Geciteerde passage →
Handelingen 25 vers 1-27; 26 vers 1-8
Vers 1-12
Toen Festus naar Jeruzalem ging om contact te leggen met zijn nieuwe ondergeschikten, grepen de Joden de gelegenheid aan om Paulus aan te klagen. De twee jaar die verstreken waren sinds zijn arrestatie hadden hun haat niet verminderd. De vijandschap tegen de Heer sluimerde niet. Zij vroegen Festus de gevangene naar Jeruzalem te laten komen met de bedoeling hun misdadige voornemen, dat twee jaar eerder was mislukt, uit te voeren. Maar de Heer stond het niet toe. Zij hadden dus om een bijzondere gunst gevraagd; want het was volgens de Romeinse wetten niet toegestaan een Romeins burger te laten berechten door een volk, dat aan de Romeinen onderworpen was.
“Festus dan antwoordde dat Paulus in Caesaréa in bewaring bleef, maar dat hijzelf spoedig [daarheen] zou reizen. Laten dan, zei hij, de invloedrijken onder u meereizen en als er iets onbehoorlijks in de man is, hem beschuldigen” (vs. 4-5).
Zij wachtten niet; zodra de stadhouder terug was in Caesaréa, kwamen zij ook naar beneden, en reeds de volgende dag nam Festus plaats op de rechterstoel en beval Paulus voor hem te brengen. Zij hadden geen enkel bewijs voor de vele en ernstige beschuldigingen die de Joden nu tegen de apostel inbrachten. Maar Paulus kon, met een goed geweten voor hen en voor God tot hen zeggen: “Noch tegen de wet van de Joden, noch tegen de tempel, noch tegen de keizer heb ik enige zonde gedaan.”

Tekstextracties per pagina
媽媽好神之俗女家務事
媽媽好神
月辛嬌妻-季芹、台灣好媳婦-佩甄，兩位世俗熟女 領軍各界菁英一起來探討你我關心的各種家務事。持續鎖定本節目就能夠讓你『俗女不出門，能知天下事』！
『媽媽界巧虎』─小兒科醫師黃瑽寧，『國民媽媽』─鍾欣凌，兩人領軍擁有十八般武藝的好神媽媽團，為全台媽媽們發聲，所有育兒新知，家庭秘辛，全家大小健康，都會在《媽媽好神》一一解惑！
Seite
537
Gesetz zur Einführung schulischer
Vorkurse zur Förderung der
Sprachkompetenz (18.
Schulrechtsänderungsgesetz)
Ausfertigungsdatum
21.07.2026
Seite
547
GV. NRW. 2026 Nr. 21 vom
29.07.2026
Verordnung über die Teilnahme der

==

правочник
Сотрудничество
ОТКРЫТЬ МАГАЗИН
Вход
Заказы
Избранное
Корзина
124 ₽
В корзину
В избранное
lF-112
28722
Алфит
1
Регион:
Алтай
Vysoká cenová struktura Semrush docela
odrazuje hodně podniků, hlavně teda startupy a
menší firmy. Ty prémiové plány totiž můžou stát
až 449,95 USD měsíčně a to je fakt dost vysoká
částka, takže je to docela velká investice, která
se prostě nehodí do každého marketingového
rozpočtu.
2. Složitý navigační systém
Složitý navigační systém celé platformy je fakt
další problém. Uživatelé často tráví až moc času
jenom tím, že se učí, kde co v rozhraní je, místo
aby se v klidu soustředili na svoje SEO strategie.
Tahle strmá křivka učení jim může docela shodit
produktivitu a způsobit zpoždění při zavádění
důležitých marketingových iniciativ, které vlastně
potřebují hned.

Te doen →
Schrijf een deel van de passage over Handelingen 25 letterlijk over. Begin bij de woorden "Handelingen 25 vers" en stop na de woorden "Romeinen onderworpen was.". De gegevens vormen apart materiaal, los van de passage over Handelingen 25.

Opgeloste oefening →
Handelingen 25 vers 1-27; 26 vers 1-8
Vers 1-12
Toen Festus naar Jeruzalem ging om contact te leggen met zijn nieuwe ondergeschikten, grepen de Joden de gelegenheid aan om Paulus aan te klagen. De twee jaar die verstreken waren sinds zijn arrestatie hadden hun haat niet verminderd. De vijandschap tegen de Heer sluimerde niet. Zij vroegen Festus de gevangene naar Jeruzalem te laten komen met de bedoeling hun misdadige voornemen, dat twee jaar eerder was mislukt, uit te voeren. Maar de Heer stond het niet toe. Zij hadden dus om een bijzondere gunst gevraagd; want het was volgens de Romeinse wetten niet toegestaan een Romeins burger te laten berechten door een volk, dat aan de Romeinen onderworpen was.